An art/writing workshop speculating on the social repercussions of AI.

12pm - 1:30pm - Session 1
1:30pm - 2:00pm - Break
2:00pm - 3:30pm - Session 2

Research Charette
Patent Expressions
Blaine O'Neill & Ulysses Pascal

3:30pm - 4:30pm

Talk
#BrownUpYourFeed
Mandy Harris Williams

4:30pm - 5:30pm

Panel
Scripting the Human
Lou Cantor (moderator)
Hannah Black
Lucky Dragons
Mashinka Firunts Hakopian

6:00pm - 7:00pm

Lou Cantor is a Berlin-based artist collective founded in 2011, whose main scope of interest is grounded in intersubjectivity and interpersonal communication.

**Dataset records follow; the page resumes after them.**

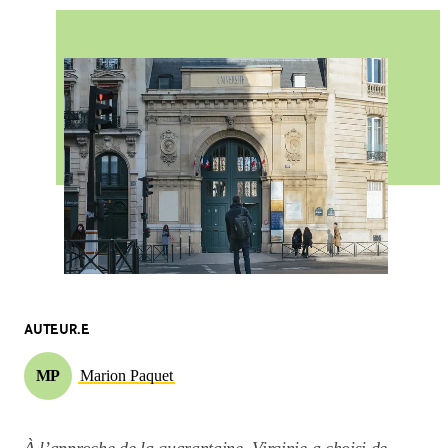
AUTEUR.E
MP
Marion Paquet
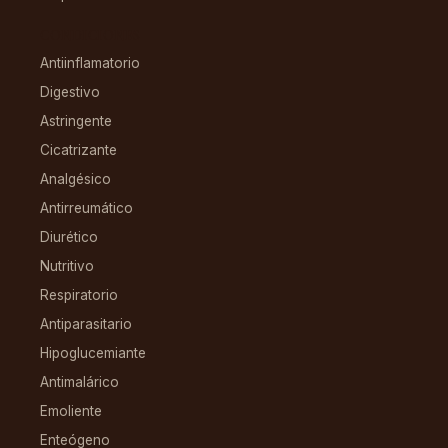
CONDICIONES
Antiinflamatorio
Digestivo
Astringente
Cicatrizante
Analgésico
Antirreumático
Diurético
Nutritivo
Respiratorio
Antiparasitario
Hipoglucemiante
Antimalárico
Emoliente
Enteógeno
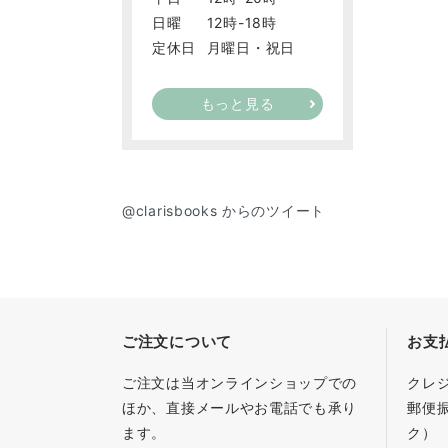
日曜
12時-18時
定休日
月曜日・祝日
もっと見る
@clarisbooks からのツイート
ご注文について
お支
ご注文は当オンラインショップでの
クレ
ほか、直接メールやお電話でも承り
郵便
ます。
ク）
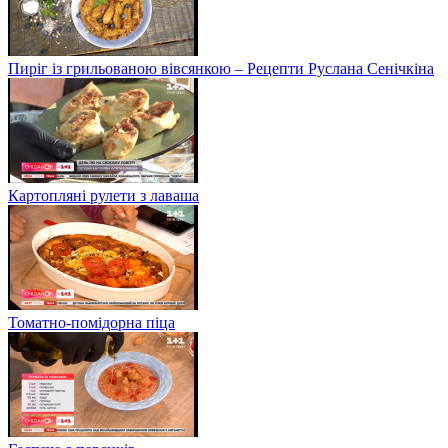
Пиріг із грильованою вівсянкою – Рецепти Руслана Сенічкіна
Картопляні рулети з лаваша
Томатно-помідорна піца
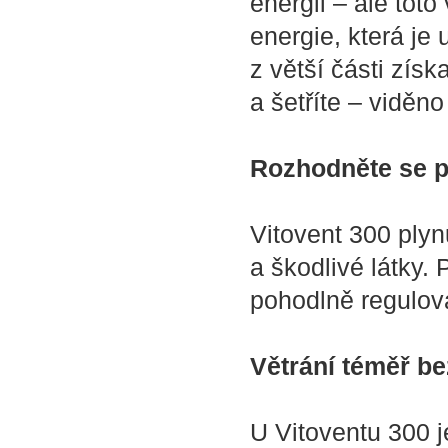
energii – ale toto
energie, která j
z větší části získ
a šetříte – viděn
Rozhodněte se p
Vitovent 300 ply
a škodlivé látky.
pohodlně regulov
Větrání téměř be
U Vitoventu 300 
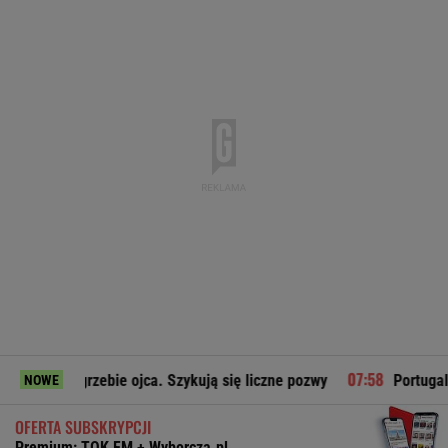
zebie ojca. Szykują się liczne pozwy
Portugalskie media oc
NOWE
OFERTA SUBSKRYPCJI
Premium: TOK FM + Wyborcza.pl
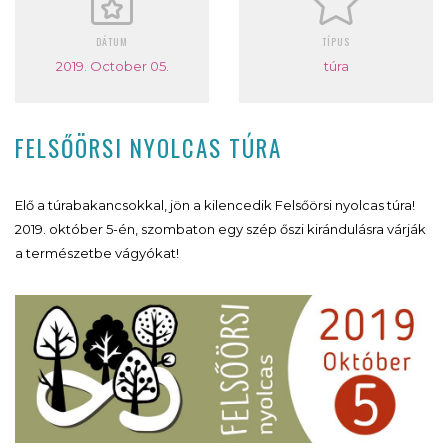
DÁTUM
TÍPUS
2019. October 05.
túra
FELSŐÖRSI NYOLCAS TÚRA
Elő a túrabakancsokkal, jön a kilencedik Felsőörsi nyolcas túra!
2019. október 5-én, szombaton egy szép őszi kirándulásra várják
a természetbe vágyókat!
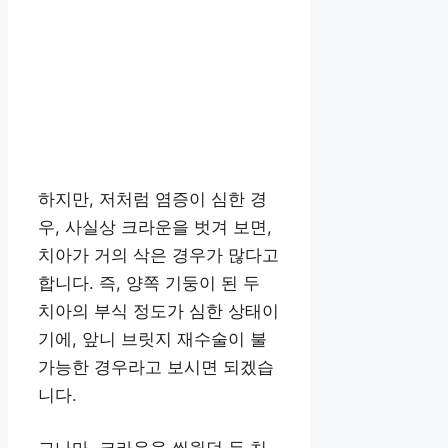
하지만, 저처럼 염증이 심한 경
우, 사실상 크라운을 벗겨 보면,
치아가 거의 삭은 경우가 많다고
합니다. 즉, 양쪽 기둥이 된 두
치아의 부식 정도가 심한 상태이
기에, 앞니 브릿지 재수술이 불
가능한 경우라고 보시면 되겠습
니다.
그나마, 크라운을 씌웠던 두 치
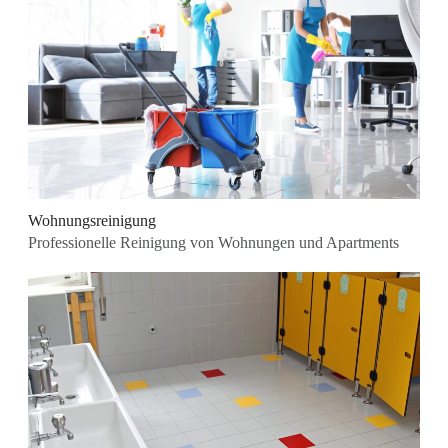
Wohnungsreinigung
Professionelle Reinigung von Wohnungen und Apartments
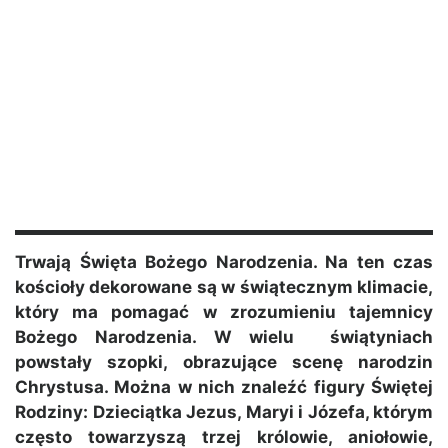
Trwają Święta Bożego Narodzenia. Na ten czas
kościoły dekorowane są w świątecznym klimacie,
który ma pomagać w zrozumieniu tajemnicy
Bożego Narodzenia. W wielu świątyniach
powstały szopki, obrazujące scenę narodzin
Chrystusa. Można w nich znaleźć figury Świętej
Rodziny: Dzieciątka Jezus, Maryi i Józefa, którym
często towarzyszą trzej królowie, aniołowie,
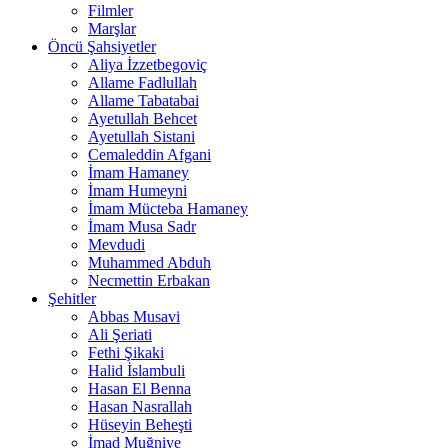
Filmler
Marşlar
Öncü Şahsiyetler
Aliya İzzetbegoviç
Allame Fadlullah
Allame Tabatabai
Ayetullah Behcet
Ayetullah Sistani
Cemaleddin Afgani
İmam Hamaney
İmam Humeyni
İmam Mücteba Hamaney
İmam Musa Sadr
Mevdudi
Muhammed Abduh
Necmettin Erbakan
Şehitler
Abbas Musavi
Ali Şeriati
Fethi Şikaki
Halid İslambuli
Hasan El Benna
Hasan Nasrallah
Hüseyin Beheşti
İmad Muğniye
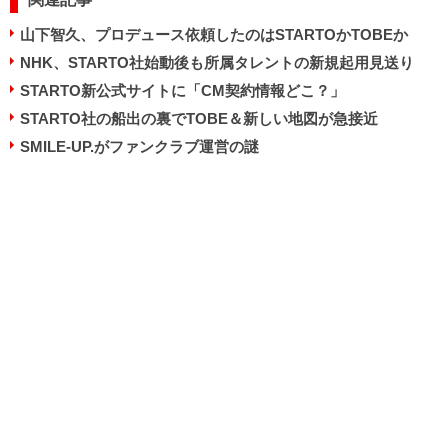
山下智久、プロデュース依頼したのはSTARTOかTOBEか
NHK、STARTO社始動後も所属タレントの新規起用見送り
STARTO新公式サイトに「CM契約情報どこ？」
STARTO社の船出の裏でTOBE＆新しい地図が急接近
SMILE-UP.がファンクラブ運営の謎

Mandy Harris Williams is a theorist, multimedia conceptual artist, writer, educator, radio host and internet/community academic.

Hannah Black is an artist and writer from the UK, living and working in New York. Her work spans video, text and performance and draws on communist, feminist, and afropessimist theory, autobiographical fragments, and pop music.

lucky dragons is an ongoing collaboration between Los Angeles-based artists Sarah Rara and Luke Fischbeck. They research forms of participation and dissent, purposefully working towards a better understanding of existing ecologies through performances, publications, recordings, and public art.

Mashinka Firunts Hakopian is a writer and artist who received her PhD from the University of Pennsylvania in 2018, and currently works as a Senior Researcher in AI Ethics. Her work has appeared in the Los Angeles Review of Books, Art in America, and Performance Research Journal.